The data on ovarian tumor types in various parts of the world have reported that germ cell tumors predominate among children and that approximately 70% of such ovarian neoplasms occur in adolescents, with mature teratoma being the predominant type of benign tumor and dysgerminoma being the predominant type of malignant tumor [7].

A review of 2026 childhood ovarian tumors reported in studies from 1940 to 1993 found that 33% were malignant and 67% were benign. The most common childhood ovarian malignancy is dysgerminoma, which accounts for 9.5 to 11% of all childhood ovarian tumors and 24.5% of childhood ovarian malignancies [8]. It has been reported that the most common type of ovarian tumor reported has varied from place to place; however, data from Ghana showed that among a total of 67 cases, 44 (65.7%) are germ cell tumors. Burkitt lymphoma, not dysgerminoma, was the single most common malignant tumor of the ovary [10]. No study of histopathology results of ovarian neoplasia in adolescents reported in our area was found in the literature.
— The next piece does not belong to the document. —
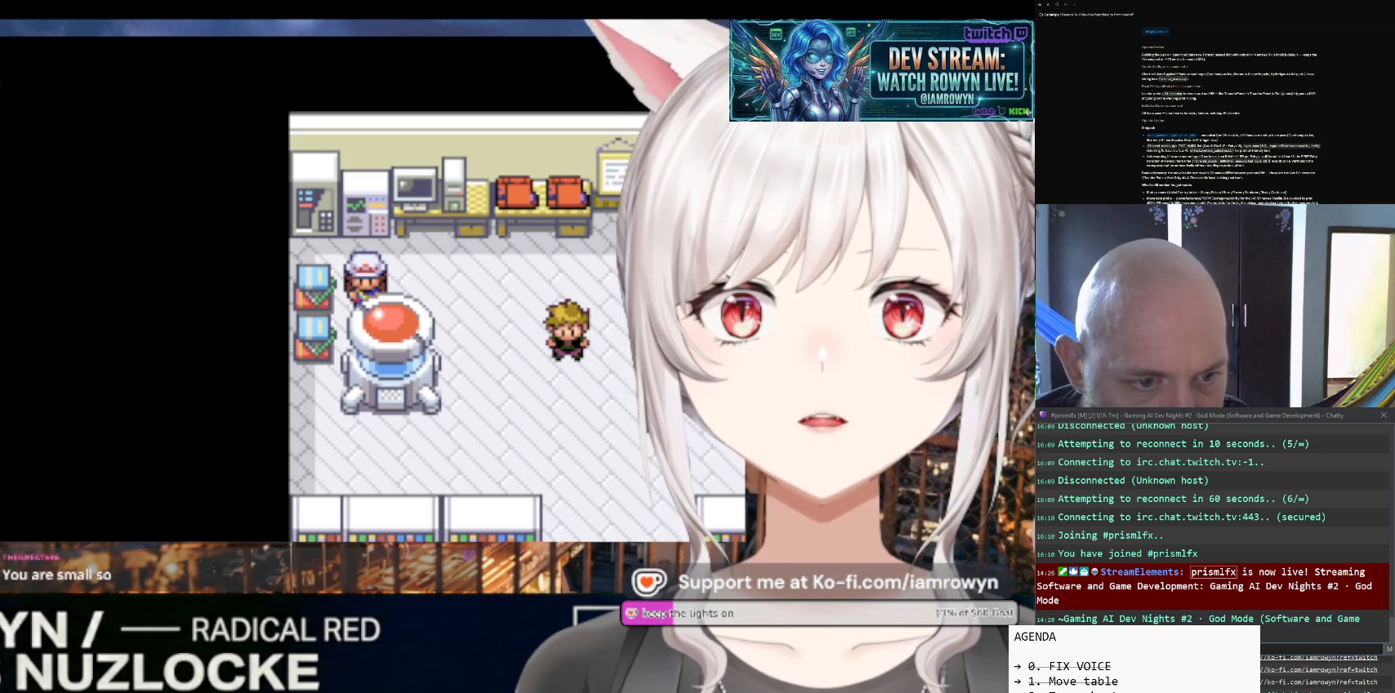
{"buttons": ["DPAD_DOWN"], "events": []}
The treatment of ovarian neoplasia often involves monitoring the patient’s surgical success. The surgical treatment for ovarian neoplasia can be performed in two ways: either by removing the tumor alone (ovary-sparing surgery) or by removing the lesion and the entire ovary (oophorectomy). Although existing data supports ovary-sparing surgery for benign ovarian neoplasms, new research indicates that up to 50% of pediatric patients with benign tumors undergo an oophorectomy [11,12,13].

Due to the low number of cases reported in adolescents and children, both the diagnosis and management of ovarian tumors in this group pose many challenges. First, most of the reported data comes from tertiary centers, which are limited by their small sample sizes. Second, these data include a mixed population of children, adolescents, and young women, with the terms “children” and “adolescents” being used to describe a nonspecific variety of age groups ranging from birth to 21 years of age [10]. These classifications are inconsistent with the World Health Organization’s (WHO) definition of the term “adolescent;” namely, a person between 10 and 19 years old. Adolescence can be further subdivided into early adolescence (10- to 13-year age group), middle adolescence (14- to 16-year age group), and late adolescence (17- to 19-year age group) [14].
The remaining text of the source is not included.